Появление в России собственной добычи алмазов, а еще раньше — золота, стало толчком для создания в столице отделения биржи, специализирующейся «ювелирном» направлении.
Вообще, первая биржа в империи появилась еще при Петре, однако следующие сто лет ее существования никак иначе кроме «прозябанием» назвать было невозможно. В стране банально нечем было торговать на бирже: основным активом была земля и крепостные ее обрабатывающие, экспортных позиций было раз-два и обчёлся, а акционерных товариществ, выбрасывающих свои ценные бумаги в свободное обращение и вовсе практически не существовало.

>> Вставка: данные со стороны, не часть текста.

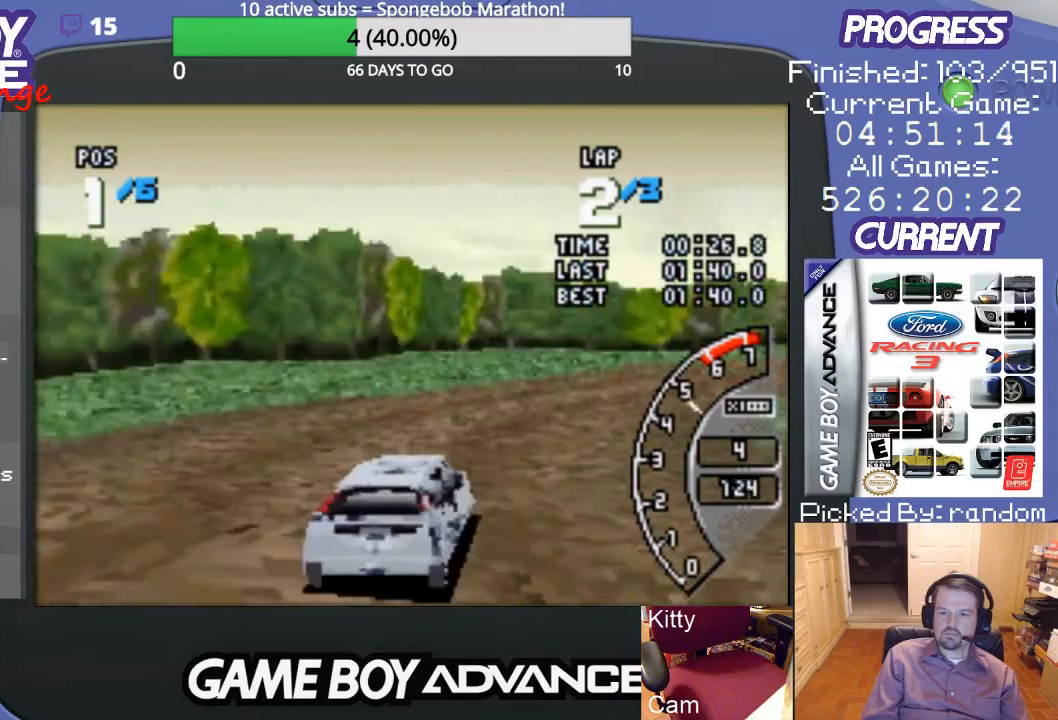
{"buttons": ["A", "DPAD_RIGHT"], "events": [[167, "DPAD_RIGHT", "up"], [267, "DPAD_RIGHT", "down"], [367, "DPAD_RIGHT", "up"], [500, "DPAD_RIGHT", "down"]]}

Все начало меняться в конце десятых годов 19 века и в основном с моей подачи. Большую часть своих компаний я непременно акционировал и, оставляя за собой только контрольный пакет, остальное пускал в свободное обращение. Возможно, с точки зрения получения долгосрочной прибыли такая модель была не слишком удачна, однако, как раз непосредственная прибыль для меня была не самой главной целью. Гораздо важнее было оживить деловую активность государства, пустить в работу спрятанные по кубышкам и ухоронкам золотые и серебряные монеты, в конце концов донести до людей очевидную мысль, что деньги должны оборачиваться и приносить своим хозяевам дополнительный доход, а не лежать мертвым грузом.

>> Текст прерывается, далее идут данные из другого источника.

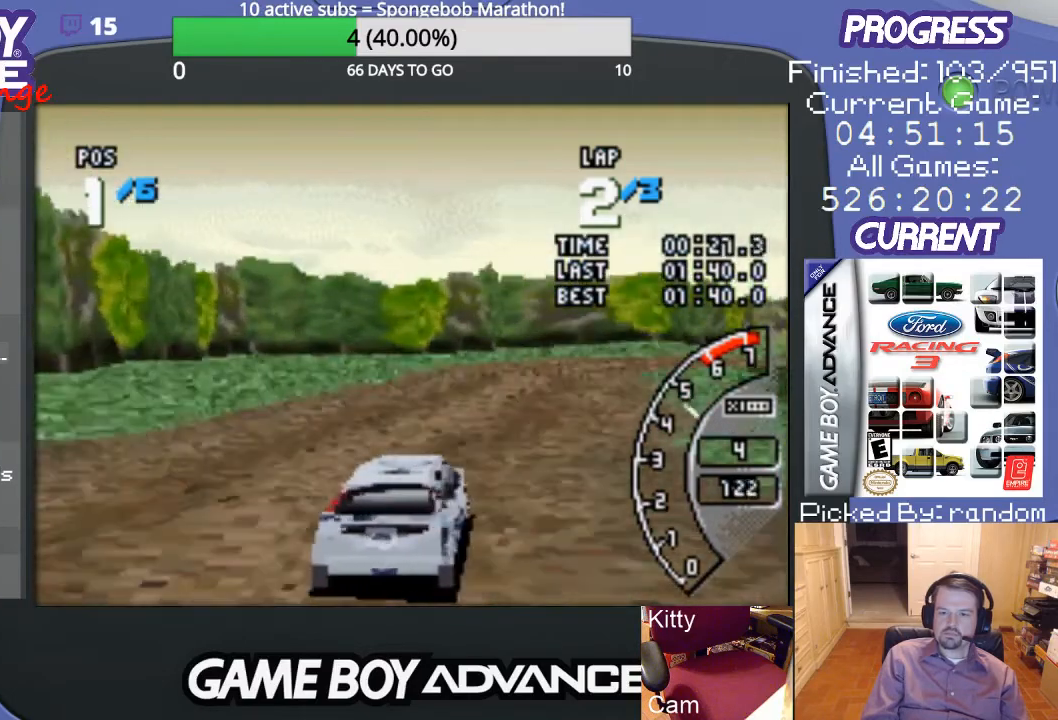
{"buttons": ["A"], "events": [[33, "DPAD_RIGHT", "up"], [367, "DPAD_RIGHT", "down"], [467, "DPAD_RIGHT", "up"]]}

Первой моей компанией, акции которой попали на биржу стал «Русский шоколад», причем изначально никакого ажиотажа эти ценные бумаги не вызвали. Ну действительно, кондитерская фабрика — это совсем не то, что приходит в голову, когда люди рассуждают от надежном, долгосрочном и прибыльном вложении денег. Вот пароходство какое-нибудь, рудник или прииски — это да, это серьезно.
Вот только капитализация «Русского шоколада» за двадцать лет выросла больше чем в тридцать раз. Сейчас эта компания владела собственными плантациями какао в Никарагуа, собственными грузовыми судами для их перевозки, собственными сахарозаводами, десятком кондитерских фабрик, из которых три располагались за границей и обширнейшей сетью собственных магазинов и кафе, представленных чуть ли не в каждом уездном городе империи. Общая стоимость «Русского шоколада» уверенно перевалила за семь миллионов рублей и продолжала с каждым годом только увеличиваться.

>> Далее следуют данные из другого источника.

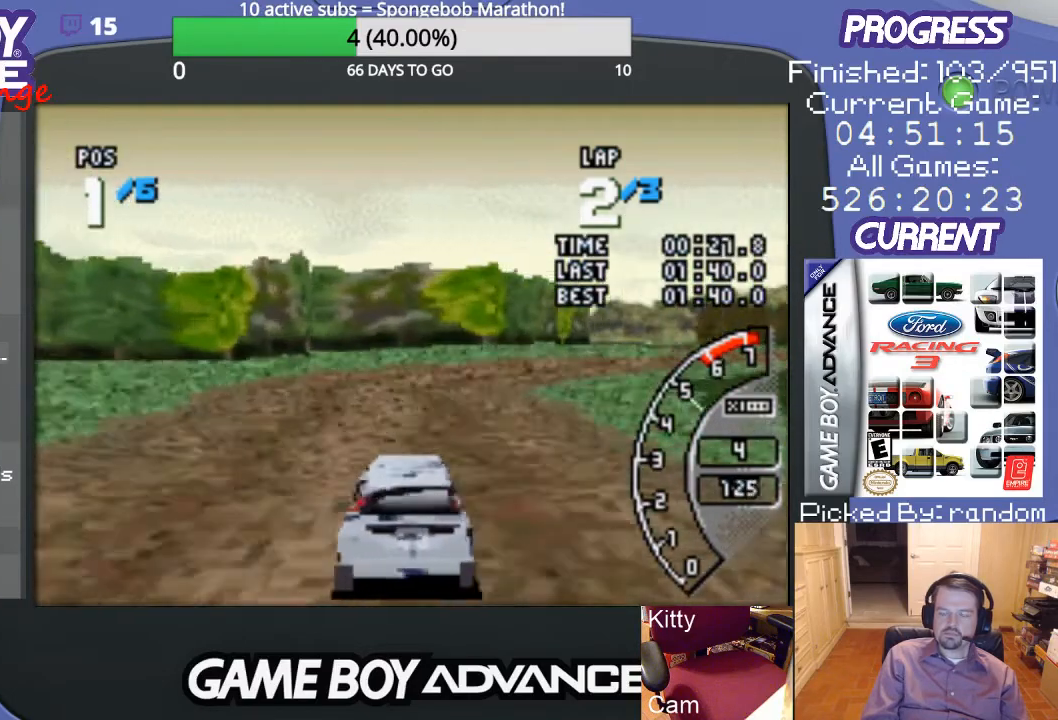
{"buttons": ["A", "DPAD_RIGHT"], "events": [[33, "DPAD_RIGHT", "down"], [300, "DPAD_RIGHT", "up"], [367, "DPAD_RIGHT", "down"]]}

Вслед за сладкой фирмой на биржу попали и акции других моих предприятий, ну а с начала двадцатых Российское государство начало потихоньку размещать там же ежегодные выпуски облигаций государственного займа. Тиражи поначалу были крайне небольшими, предназначенными исключительно для того, чтобы приучить столичных дельцов к данному виду ценных бумаг. К тому, что государство регулярно берет в долг и аккуратно эти долги погашает. Что это не попытка тупо ограбить подданных, а вполне себе здоровый способ заставить лежащие мертвым грузом деньги пассивно работать тебе на пользу принося какие-нибудь 3–4% годового дохода. Поэтому, когда империи понадобился крупный заем на фоне недобора налогов, связанного с крестьянской реформой, проблемы с его размещением в общем-то и не возникло.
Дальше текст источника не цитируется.